EXERCISE »
What you give back should be exactly the lines from the one with "it's base for python stmplib" through the final line of the material, pictures removed; please add nothing.

THE DATA »
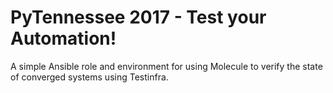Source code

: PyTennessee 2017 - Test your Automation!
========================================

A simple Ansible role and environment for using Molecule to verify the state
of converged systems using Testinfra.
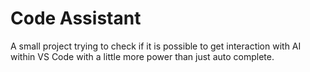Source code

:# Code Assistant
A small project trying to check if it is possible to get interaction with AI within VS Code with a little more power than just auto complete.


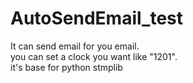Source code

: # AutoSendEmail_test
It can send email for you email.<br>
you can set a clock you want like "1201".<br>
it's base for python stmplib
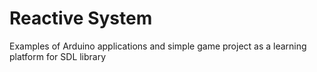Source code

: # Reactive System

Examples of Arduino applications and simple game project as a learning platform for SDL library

OUTPUT »
it's base for python stmplib
Source code

: # Reactive System

Examples of Arduino applications and simple game project as a learning platform for SDL library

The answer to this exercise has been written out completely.